Sophie Warburton, stylist and shopping editor at the Daily Telegraph, on relaunching the fashion website, the mix of high end and high street content and why PRs need to place the reader at the heart of their pitch.
You’ve been stylist and shopping editor for the Daily Telegraph for nearly a year – tell us about your role and what you cover.
The role is incredibly diverse; covering both menswear and womenswear (and a bit of beauty) for online, the newspaper, Telegraph Magazine, Stella and supplements. It is a mixture of sourcing product to illustrate fashion features, compiling retail pages and shooting main fashion.
How closely do you work with the rest of the fashion team? How many people are on the team?
The team works very closely together and collaboration is much encouraged at The Telegraph, be it bouncing ideas off one another or a writer and stylist teaming up for a specific feature. We are a big fashion and beauty team working across many platforms; around 15 in total.
The Telegraph fashion website has just been relaunched with a new look – what has changed?
The new site is, hopefully, far more user friendly. It still contains large amounts of well thought out, well presented content, with a balance between breaking-news stories, longer length reads and product. The relaunch has been part of a successful online drive for The Telegraph which saw a new record of 104 million unique monthly visitors in May.
Have changes to online impacted the print fashion content?
We have always thought of the two platforms side-by-side. All our content has to work in both formats, and resonate with both readers. One of the great things about online is that we have very clear analytics about reader engagement, and what type of stories they are picking up on. We would be foolish to ignore this when it comes to the print content.
What does The Telegraph reader look for from style and shopping content?
They are not afraid of spending money, but want something that will last them more than just the season. Our readers are happy to shop both the high street and luxury stores, but are ultimately after chic and timeless buys. We are pushing for our male reader to be a little more adventurous!
How much feedback do you get from readers?

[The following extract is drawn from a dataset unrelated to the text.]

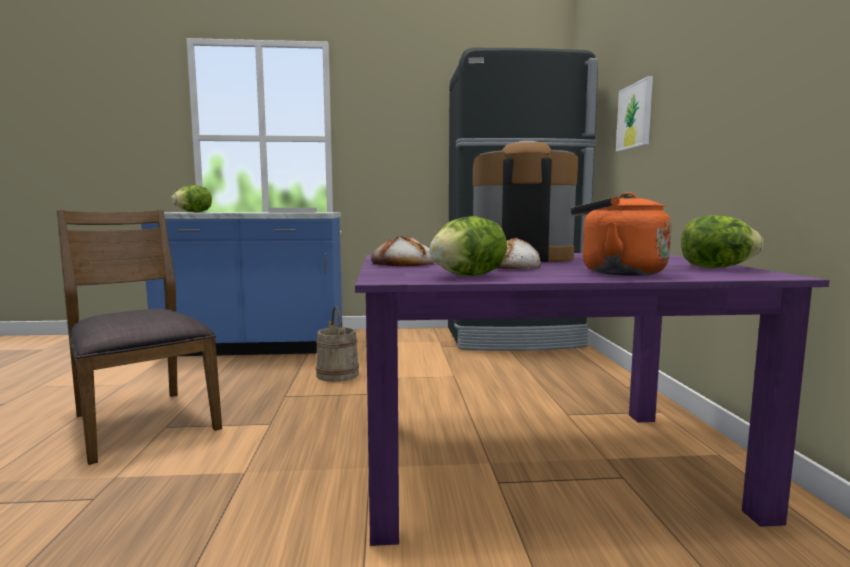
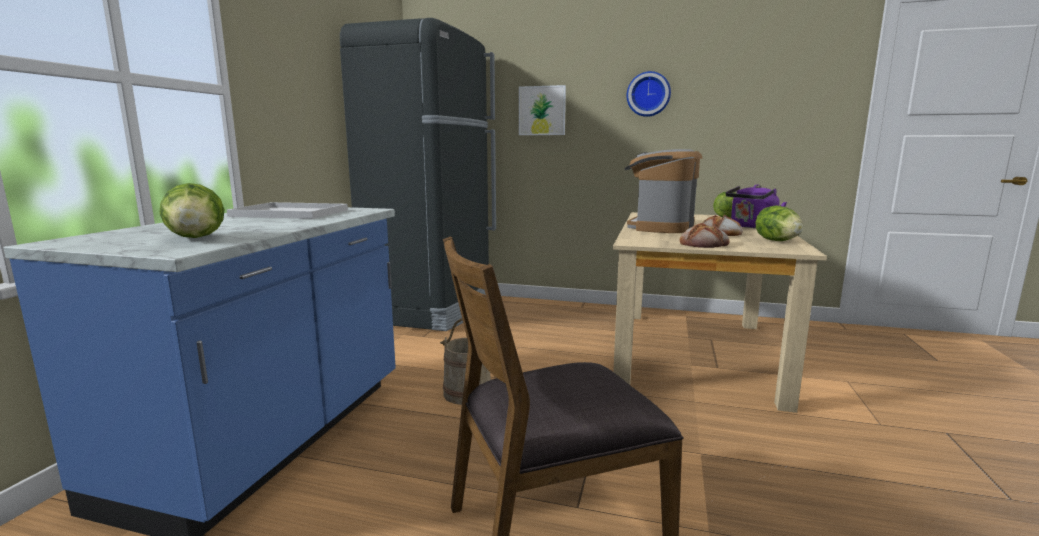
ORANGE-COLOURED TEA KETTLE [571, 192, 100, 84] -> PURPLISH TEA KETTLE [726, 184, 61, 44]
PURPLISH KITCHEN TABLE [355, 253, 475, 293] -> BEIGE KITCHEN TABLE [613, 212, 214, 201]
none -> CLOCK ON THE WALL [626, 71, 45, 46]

A huge amount from the print readers – they love to write in and share their opinion. We are hoping to encourage greater engagement across Twitter, Instagram and other social platforms. Reader feedback is invaluable.
How would you describe your relationship with PRs?

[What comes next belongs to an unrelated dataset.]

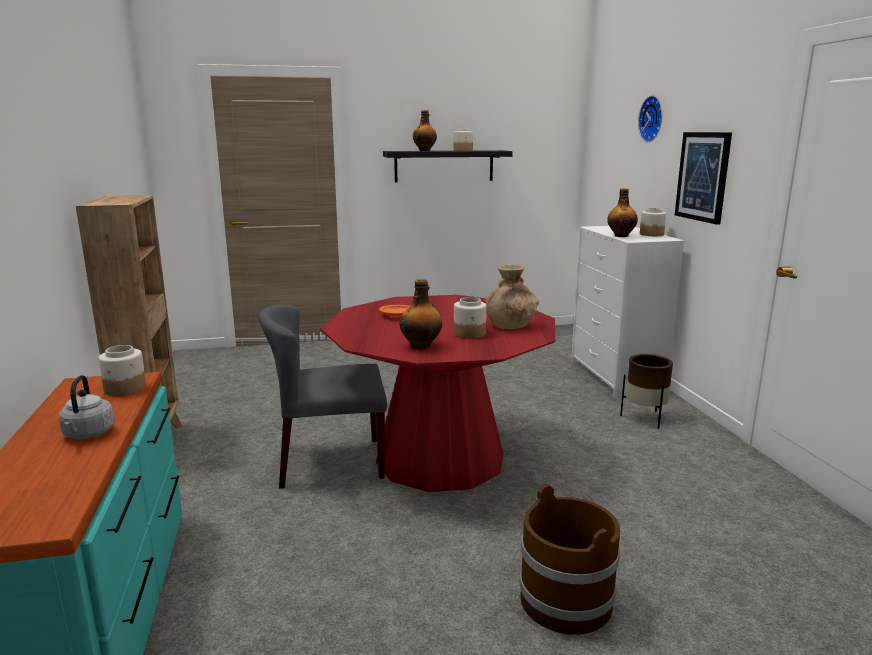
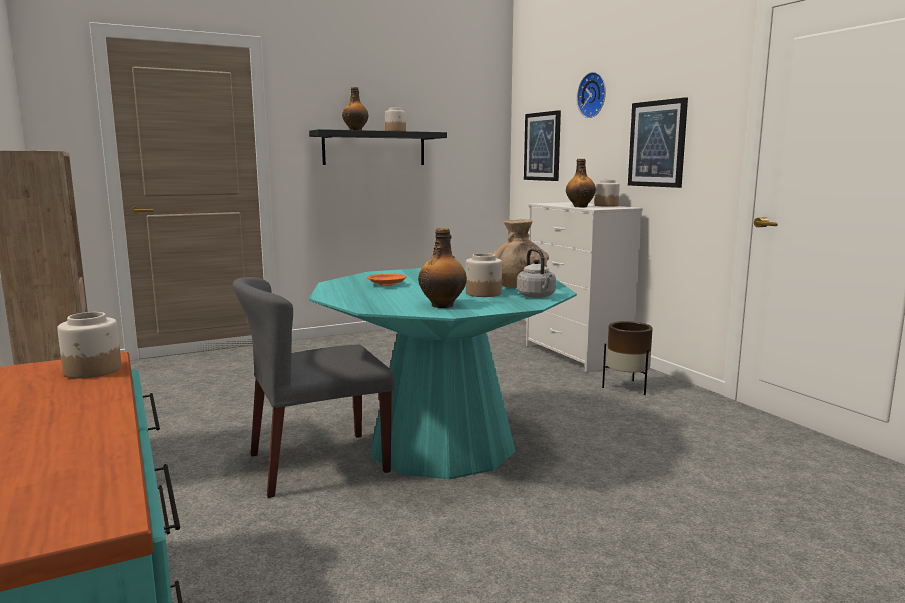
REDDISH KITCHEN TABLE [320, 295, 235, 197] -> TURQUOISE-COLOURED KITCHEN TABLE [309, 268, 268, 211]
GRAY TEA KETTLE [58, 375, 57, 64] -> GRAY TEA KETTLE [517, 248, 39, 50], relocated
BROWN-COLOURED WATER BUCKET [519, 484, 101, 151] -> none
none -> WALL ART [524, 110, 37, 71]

We try to get out and about to meet with as many PRs as possible, although time is at a premium. Email is the best way to pitch to the team, and we want to be as responsive as possible, giving feedback, be it good or bad (or occasionally ugly).
How best can PRs help with content?
By pitching well considered products and features that are relevant to our reader.
Are you only interested in exclusive content?
Not necessarily, but if it’s not exclusive we need to have a different type of access, different peg, and different imagery.
What should PRs keep in mind when pitching ideas?
The reader (and time constraints).
You also edit a bi-weekly men’s retail column in the paper. Anything PRs can do to help?
The column alternates between shopping pages and news stories. Any interesting new brand, store, or product launches are always much welcomed. It is great if they can share as much information on the initial email as possible, and always include imagery as it is pivotal for the page.
Finally, we understand you have a weakness for unusual jewellery. What is your most recent unusual buy?
A ring, which I love, by the brilliant new London-based jeweller Gee Woods. She’s one to watch.